Gambar 2. Struktur Genom GBV-C (Tillmann et al., 2001)
1. Prevalensi dan Jalur Penularan GBV-C
GBV-C dapat ditularkan melalui darah dan produk darah hubungan seksual dan vertikal dari ibu ke janinnya. GBV-C juga dapat ditularkan melalui serum yang terinfeksi pada binatang primata, termasuk tamarin, simpanse dan kera macaca. GBV-C banyak dideteksi pada pengguna obat-obatan intravena. Prevalensi GBV-C berbeda pada berbagai populasi. Centers for Disease Control and Prevention telah menemukan diantara pasien di Amerika Serikat yang didiagnosis hepatitis non-A, non-B kira-kira 18% positif terdapat RNA GBV-C yang mana sebagian besar pasien (80%) juga terinfeksi dengan VHC (DiBisceglie, 1996; CDCP, 1996),
Infeksi GBV-C dapat terjadi pada donor darah sehat (Linnen et al., 19962). Prevalensi infeksi GBV-C pada donor darah di Surabaya, Indonesia sebesar 2,7%. Sedangkan prevalensi infeksi GBV-C dan koinfeksi dengan VHC yang terjadi pada penderita penyakit hati kronis di Surabaya sebesar 8,4% (Retno et al., 2000).

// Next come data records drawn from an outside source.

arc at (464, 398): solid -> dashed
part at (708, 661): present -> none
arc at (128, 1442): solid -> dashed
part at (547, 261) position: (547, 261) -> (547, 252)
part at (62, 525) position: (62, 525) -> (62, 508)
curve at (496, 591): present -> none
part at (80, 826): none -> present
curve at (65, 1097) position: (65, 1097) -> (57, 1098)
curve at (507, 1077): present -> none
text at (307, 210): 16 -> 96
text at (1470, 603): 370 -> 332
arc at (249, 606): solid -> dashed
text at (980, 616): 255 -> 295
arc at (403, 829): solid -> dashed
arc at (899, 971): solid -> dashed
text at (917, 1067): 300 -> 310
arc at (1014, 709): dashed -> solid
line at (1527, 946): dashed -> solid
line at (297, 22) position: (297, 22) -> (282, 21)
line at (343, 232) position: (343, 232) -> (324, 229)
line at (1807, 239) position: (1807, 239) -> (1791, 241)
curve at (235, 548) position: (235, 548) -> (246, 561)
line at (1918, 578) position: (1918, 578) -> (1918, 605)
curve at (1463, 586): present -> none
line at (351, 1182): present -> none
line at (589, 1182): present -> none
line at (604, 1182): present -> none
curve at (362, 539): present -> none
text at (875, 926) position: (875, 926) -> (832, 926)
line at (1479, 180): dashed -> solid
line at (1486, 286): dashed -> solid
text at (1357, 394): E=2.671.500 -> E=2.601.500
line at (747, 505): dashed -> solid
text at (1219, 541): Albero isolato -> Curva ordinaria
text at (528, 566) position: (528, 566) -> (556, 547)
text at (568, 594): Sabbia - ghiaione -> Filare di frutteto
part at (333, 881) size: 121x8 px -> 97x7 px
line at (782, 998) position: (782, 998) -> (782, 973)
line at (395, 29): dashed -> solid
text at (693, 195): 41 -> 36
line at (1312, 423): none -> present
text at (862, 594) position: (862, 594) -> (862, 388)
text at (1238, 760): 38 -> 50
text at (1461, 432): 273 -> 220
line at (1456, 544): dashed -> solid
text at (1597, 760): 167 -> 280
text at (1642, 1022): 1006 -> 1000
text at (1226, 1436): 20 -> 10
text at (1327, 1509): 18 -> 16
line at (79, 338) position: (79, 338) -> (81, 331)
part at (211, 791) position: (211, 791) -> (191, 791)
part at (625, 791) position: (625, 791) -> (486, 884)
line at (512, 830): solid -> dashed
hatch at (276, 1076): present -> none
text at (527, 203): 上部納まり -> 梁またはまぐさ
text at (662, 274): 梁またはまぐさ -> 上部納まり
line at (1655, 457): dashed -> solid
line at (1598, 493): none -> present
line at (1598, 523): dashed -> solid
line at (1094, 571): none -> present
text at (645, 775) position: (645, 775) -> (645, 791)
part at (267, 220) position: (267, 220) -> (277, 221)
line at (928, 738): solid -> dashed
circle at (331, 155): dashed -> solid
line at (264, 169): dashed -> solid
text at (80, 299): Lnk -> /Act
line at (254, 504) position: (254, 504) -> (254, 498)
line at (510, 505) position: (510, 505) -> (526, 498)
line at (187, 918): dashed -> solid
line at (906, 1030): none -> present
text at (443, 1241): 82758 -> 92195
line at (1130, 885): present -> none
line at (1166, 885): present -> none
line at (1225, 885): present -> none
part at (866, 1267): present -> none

Kelompok resiko tinggi pada penularan GBV-C adalah pekerja seks komersial (PSK) dan pria homoseksual. Di Taipei, Taiwan, 21% wanita PSK tanpa riwayat penggunaan obat-obatan intra vena didapatkan RNA GBV-C yang positif. Seroprevalensi RNA GBV-C pada pria homoseksual yang positif terinfeksi HIV di Frankfurt, Jerman, adalah 8,5%. Peneliti yang sama menganalisis antibodi terhadap glikoprotein envelope E2 (E2Ab) dari GBV-C dan menemukan jumlah prevalensi keseluruhan sebesar 31,9%. Di Spanyol, prevalensi RNA GBV-C telah dilaporkan sebesar 13,4% dan 19%. Sebesar 51% dari pria homoseksual yang terinfeksi HIV di Skotlandia menunjukkan positif RNA GBV-C dan 4 dari 17 sampel negatif, dengan PCR menjadi positif (Wacthler et al., 2000).
2. Diagnosis GBV-C
Diagnosis spesifik sesuai jenis virus penyebab hanya bisa ditentukan melalui pemeriksaaan laboratorium (Hardie, 2005). Diagnosis infeksi GBV-C dilakukan dengan pemeriksaan Polymerase Chain Reaction (PCR) yaitu untuk mendeteksi adanya RNA virus dalam serum, jaringan atau cairan yang terinfeksi lainnya. PCR masih merupakan metode unggulan yang tersedia saat ini untuk diagnosis adanya infeksi GBV-C. Kemungkinan ketidaksesuaian hasil pemeriksaan PCR dengan prevalensi infeksi GBV-C dapat terjadi pada orang yang telah sembuh dari infeksi atau pada saat tidak mengandung GBV-C lagi (Di Bisceglie, 1996).